Field Precision Achieves Unprecedented Speed in 3D Finite-element Software

20th August 2009
Posted By : ES Admin
Field Precision Achieves Unprecedented Speed in 3D Finite-element Software
Field Precision 3D high-speed FEM simulation programs have run times measured in minutes. Applications for Windows computers include high-voltage engineering, magnet design, electron guns and X-ray devices.
A prevailing view of three-dimensional finite-element software is that run times may extend from hours to days. Field Precision LLC has developed novel software technology to generate accurate results for real-world design problems in minutes. High-speed operation is the result of a combination of new approaches and common sense:

-- The MetaMesh program has the unique capability to generate structured, conformal meshes. Such meshes combine the accuracy of conformal elements with the efficiency of strict logical order where element relationships are determined by index operations.

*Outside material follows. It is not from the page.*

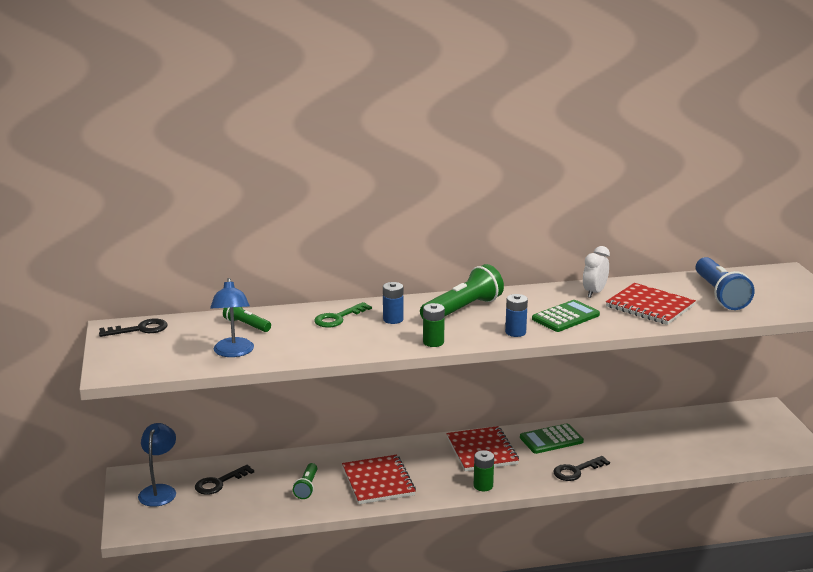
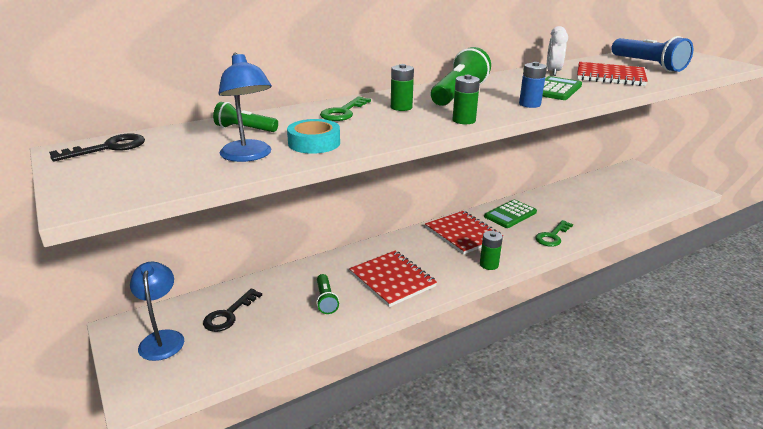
camera: 20 degrees left, 5 degrees up
blue battery [383,282,403,324] -> green battery [391,64,414,111]
black key [553,456,610,481] -> green key [535,220,573,247]
none -> turquoise tape [287,119,340,154]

-- The solution programs are written entirely in modern FORTRAN, a language unmatched for serious number crunching.

-- The design of the programs scrupulously avoids stratagems like object-oriented programing that make coding easier but add computational overhead.

-- Instead of using generalized libraries, mathematical routines are hand-coded for top efficiency. The programs are carefully analyzed to remove redundancies and to minimize disk access.

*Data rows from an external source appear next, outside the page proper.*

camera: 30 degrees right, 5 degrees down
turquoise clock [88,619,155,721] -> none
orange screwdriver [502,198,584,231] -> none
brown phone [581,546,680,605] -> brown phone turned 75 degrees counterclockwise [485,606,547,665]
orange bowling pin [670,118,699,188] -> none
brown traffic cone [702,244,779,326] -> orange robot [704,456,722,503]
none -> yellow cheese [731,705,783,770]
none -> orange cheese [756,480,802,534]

-- The solution techniques are chosen to involve the fewest operations and to make minimum demands on memory (e.g., the scalar reduced-potential method for 3D magnetic field calculations).

The end result of this effort is to make three-dimensional simulations practical, even on ordinary personal computers. The performance can be illustrated with an electrostatic calculation, the injector for the DARHT Accelerator at Los Alamos National Laboratory. The challenge is to model the full volume of a 6.3 m high vacuum chamber while achieving sufficient accuracy to calculate transport of a space-charge-limited relativistic electron beam across an acceleration gap. For a realistic test, the calculation was not performed on an expensive, optimized workstation. Instead, we used an off-the-shelf $600 HP computer (Windows Vista 64, Intel Core2 Duo E8400 at 3.00 GHz). The mesh (with 1.75 million elements) took 18 seconds to create with MetaMesh. The finite-element solution with the HiPhi program involved the generation and matrix inversion of a set of close to 2 million node equations. The total run time was under 5 minutes (287 seconds), barely time to get a cup of coffee. With such short run times, users have the latitude to do what-if experiments and to investigate a wider range of parameters and approaches.